As adults, they turn out very differently. Lucky Lyle is a model citizen. He goes to work, pays his taxes, treats others well, and gets an education. Trouble Tim is on a different path. He robs banks, doesn't pay taxes, and gets his first prison sentence at the same time as Lyle gets his diploma.
Their genes are identical, so it must be their separate environments that have made them so different, right? Well, there's more to it than that. Much more. We need to rewind a bit in time.
You see, one of the great questions of humanity is, what makes us us? Huh. Early explanations had a hint of the supernatural about them. As the centuries whizzed by, science emerged and fought a tough battle to gain credibility. Eventually, social science emerged with the popular theory that our environment is what makes us us.
Let's call this nurture. Undaunted, the biological sciences presented another theory. Genes. An unchangeable blueprint in you from birth decides everything. Let's call this one nature.
So, are we a product of our genes? or of our environment. The battle raged on.
Observations in a newer field of study suggest that both are partly right. This field is called epigenetics. It means above genetics and has to do with how nature and nurture interact.
At the heart of this discussion is one simple question asked by researcher Michael Meaney. What makes a good rat mama? Well, for a rat mother, nothing says love and care like some nice, vigorous licking. The higher the number of licks, the more love and the better the mama.
With this in mind, the researchers compared two groups of rat mothers, one that licked their babies a lot and another that didn't. They found that when babies grew up, they carried their mama's behavior with them and passed it on to the next generation and the next one and so on. But could it simply be that this particular group of rats was genetically predisposed to produce caring mothers?

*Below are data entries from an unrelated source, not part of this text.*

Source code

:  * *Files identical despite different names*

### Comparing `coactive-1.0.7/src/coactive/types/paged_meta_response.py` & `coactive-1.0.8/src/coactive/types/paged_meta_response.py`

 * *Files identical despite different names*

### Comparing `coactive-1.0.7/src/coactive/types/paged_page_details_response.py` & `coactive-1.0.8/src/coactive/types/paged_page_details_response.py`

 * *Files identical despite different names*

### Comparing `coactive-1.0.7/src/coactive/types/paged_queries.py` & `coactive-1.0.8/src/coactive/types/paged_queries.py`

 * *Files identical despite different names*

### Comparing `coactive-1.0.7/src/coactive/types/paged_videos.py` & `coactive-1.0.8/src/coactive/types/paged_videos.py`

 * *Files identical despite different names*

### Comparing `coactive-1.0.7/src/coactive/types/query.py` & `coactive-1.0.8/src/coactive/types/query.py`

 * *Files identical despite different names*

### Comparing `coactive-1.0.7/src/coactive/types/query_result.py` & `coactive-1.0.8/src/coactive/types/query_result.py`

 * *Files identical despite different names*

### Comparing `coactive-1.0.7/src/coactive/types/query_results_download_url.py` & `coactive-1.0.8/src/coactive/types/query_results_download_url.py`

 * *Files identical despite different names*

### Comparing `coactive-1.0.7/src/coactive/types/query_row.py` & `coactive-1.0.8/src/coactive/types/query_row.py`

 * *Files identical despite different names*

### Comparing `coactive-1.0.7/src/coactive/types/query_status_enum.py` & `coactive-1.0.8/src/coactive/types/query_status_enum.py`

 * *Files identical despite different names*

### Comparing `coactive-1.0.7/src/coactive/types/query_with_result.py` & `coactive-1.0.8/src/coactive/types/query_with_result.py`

Well, to test this, the researchers took newborn babies from low-licking mothers and fostered them with high-licking mothers and vice versa. It turns out that if the mother is a high licker, the rat baby becomes a high licker too. Regardless of whether it's genetically related to her or not.

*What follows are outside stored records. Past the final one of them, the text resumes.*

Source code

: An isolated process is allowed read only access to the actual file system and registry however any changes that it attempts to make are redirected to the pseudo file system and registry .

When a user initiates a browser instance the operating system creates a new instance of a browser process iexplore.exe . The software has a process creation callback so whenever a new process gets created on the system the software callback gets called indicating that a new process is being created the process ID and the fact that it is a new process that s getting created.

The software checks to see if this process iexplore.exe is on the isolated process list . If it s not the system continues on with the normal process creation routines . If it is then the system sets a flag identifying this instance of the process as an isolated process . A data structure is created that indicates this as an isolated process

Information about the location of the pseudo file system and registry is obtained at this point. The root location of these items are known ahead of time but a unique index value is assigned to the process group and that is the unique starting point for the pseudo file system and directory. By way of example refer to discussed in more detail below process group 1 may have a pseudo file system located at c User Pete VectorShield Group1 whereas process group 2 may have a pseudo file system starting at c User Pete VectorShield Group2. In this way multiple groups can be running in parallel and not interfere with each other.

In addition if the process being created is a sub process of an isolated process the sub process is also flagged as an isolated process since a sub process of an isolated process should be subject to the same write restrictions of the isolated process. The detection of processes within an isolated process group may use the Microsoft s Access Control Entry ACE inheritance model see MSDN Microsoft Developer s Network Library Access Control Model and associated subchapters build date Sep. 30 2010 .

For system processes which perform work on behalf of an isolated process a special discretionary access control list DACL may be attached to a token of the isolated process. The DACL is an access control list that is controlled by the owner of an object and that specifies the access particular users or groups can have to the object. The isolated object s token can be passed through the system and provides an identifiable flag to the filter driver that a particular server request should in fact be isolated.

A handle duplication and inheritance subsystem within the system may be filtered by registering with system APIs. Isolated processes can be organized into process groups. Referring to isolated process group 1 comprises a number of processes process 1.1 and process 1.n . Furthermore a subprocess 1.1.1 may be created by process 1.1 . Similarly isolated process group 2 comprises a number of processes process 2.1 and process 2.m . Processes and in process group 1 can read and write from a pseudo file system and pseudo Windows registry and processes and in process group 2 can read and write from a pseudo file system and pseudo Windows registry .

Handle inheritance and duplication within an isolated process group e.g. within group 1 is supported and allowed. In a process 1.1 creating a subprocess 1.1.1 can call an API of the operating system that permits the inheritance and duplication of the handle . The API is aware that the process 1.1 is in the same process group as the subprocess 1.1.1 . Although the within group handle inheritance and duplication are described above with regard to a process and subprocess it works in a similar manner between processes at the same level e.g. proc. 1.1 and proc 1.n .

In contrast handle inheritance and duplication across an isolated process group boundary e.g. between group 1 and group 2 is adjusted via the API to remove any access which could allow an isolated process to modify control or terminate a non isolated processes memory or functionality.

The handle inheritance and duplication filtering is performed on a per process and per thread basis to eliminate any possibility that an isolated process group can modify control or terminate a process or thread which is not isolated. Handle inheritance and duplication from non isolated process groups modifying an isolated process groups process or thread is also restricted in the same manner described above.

So genes really don't have anything to do with it then? In true scientific fashion, the researchers dove right into the brains of these rats to see what, if anything, was different in the brains of the babies of high-licking versus low-licking mothers. When they looked at genes that possibly play a role in motherly care, they found crucial differences. Newborn rat babies have clusters of molecules called methyl groups attached to these genes.
These methyl groups silenced a gene, effectively switching it off. The researchers discovered that while the methyl groups in rats from low-licking mothers were still attached, in the rats from high-licking mothers, these methyl groups had disappeared. This was also true for the rats that had been adopted by high-licking rat mothers.
The care these rats received from their mothers actually physically altered their genetic expression. Now that's all fine and good for rats, but what about people? Well, the same is true for Lucky Lyle and Trouble Tim. And for you and me. The genes you're born with are the genes you've got.
But lifestyle and environmental influences such as nutrition, exercise, smoking, stress, and love greatly affect your biology. These changes can actually be observed at the DNA level. The bright side is that epigenetic changes happen throughout our lives and our choices can make real differences in how we develop as human beings.